> _TEXTO ORIGINAL_
---
La primera vez que oímos hablar de los deepfakes fue en un contexto relacionado con una de las grandes motivaciones del ser humano: el sexo. El resultado resultaba entonces impresionante, sí, pero lo cierto es que la fantasía no duraba más allá de dos vistazos, pues los errores en la superposición de los rasgos faciales todavía resultaban evidentes.
Ayer saltó a la fama en las redes sociales otro deepfake, el que fusionaba el rostro de Steve Buscemi con el cuerpo y la voz de Jennifer Lawrence. La motivación en este caso es la sátira, y el resultado es más que convincente. Escalofriantemente convincente, de hecho... aunque, un ojo entrenado puede todavía detectar efectos sospechosos en el rostro de 'Jennifer Buscemi' cuando mira hacia los lados, por ejemplo.
Pero es innegable que el salto dado por esta tecnología de manipulación de imágenes en poco más de un año es más que notable. Y que en el futuro seguirá mejorando, haciendo virtualmente imposible diferenciar un vídeo real de un deepfake.
Será entonces cuando esta clase de vídeos puedan sumar al sexo y la sátira la tercera gran motivación humana, la política, y convertirse, como ya dijimos en su día, en un potencial peligro para la democracia, al facilitar la difusión de bulos mucho más creíbles.
Mírale fijamente a los ojos...
---
[Registros de un conjunto de datos]
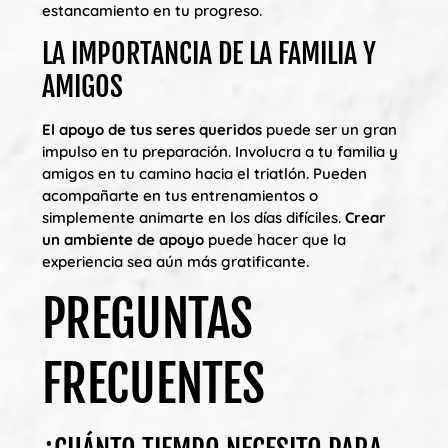
estancamiento en tu progreso.
LA IMPORTANCIA DE LA FAMILIA Y
AMIGOS
El apoyo de tus seres queridos
puede ser un gran
impulso en tu preparación. Involucra a tu familia y
amigos en tu camino hacia el triatlón. Pueden
acompañarte en tus entrenamientos o
simplemente animarte en los días difíciles.
Crear
un ambiente de apoyo
puede hacer que la
experiencia sea aún más gratificante.
PREGUNTAS
FRECUENTES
---
¿Puedes retomar el artículo sobre los deepfakes y seguir escribiéndolo a partir de su última frase?

> _RESPUESTA A CONTINUACIÓN_
Sin embargo, todavía hay un elemento, un pequeño error, de los deepfakes que permite detectarlos (aunque para ello pueda hacer falta recurrir a un software): los parpadeos. En circunstancias normales, humano adulto tiende a parpadear una vez cada 2-10 segundos, y cada uno de sus parpadeos se prolonga durante 1-4 décimas de segundo.
Cualquier persona que no fuerce a propósito su ritmo de parpadeo deberá encajar dentro de esos rangos en cualquier aparición en vídeo. Pero, y aquí está la clave, la mayoría de los vídeos fake no se ajustan al mismo: los rostros manipulados parpadean muchísimo menos.
Aquí un ejemplo:
La razón de esto es bien simple: incluso aquellas personas que viven rodeadas de fotógrafos no suelen ver publicadas aquellas fotografías en las que aparecen con los ojos cerrados. Y, dado que son esas fotos que pululan por Internet las que los creadores de deepfakes usan para 'alimentar' las redes neuronales que generan los vídeos manipulados, no hay modo de que el ritmo de parpadeo resultante pueda pasar por una imagen real.
Siwei Lyu, director del Laboratorio de Visión Artificial y Aprendizaje Automático de la Universidad de Albany (EE.UU) ha recurrido también a la IA para analizar automáticamente vídeos, detectar el número de fotogramas en que las personas aparecen con los ojos cerrados y dictaminar a partir de ese dato si se trata o no de un deepfake. Su tasa de detección es "de más del 95%".
I Want To Believe
¿Estamos salvados, entonces, de la amenaza que los deepfakes representan para la reputación de las personas (famosas o no)? No. Ni por asomo.
En primer lugar, porque ninguna solución tecnológica puede prolongarse mucho en el tiempo (recordemos el caso de la IA que ha aprendido a resolver CAPTCHAs). El propio Lyu advierte que
"la tecnología mejora rápidamente, y la competencia a la hora de generar/detectar vídeos falsos es análoga a un juego de ajedrez. De hecho, se puede agregar un parpadeo a los vídeos deepfake incluyendo imágenes de caras con los ojos cerrados o usando secuencias de vídeo como entrenamiento.
Las personas que quieren confundir al público mejorarán el modo en que crean deepfakes, y los miembros de la comunidad tecnológica tendremos que seguir buscando formas de detectarlos".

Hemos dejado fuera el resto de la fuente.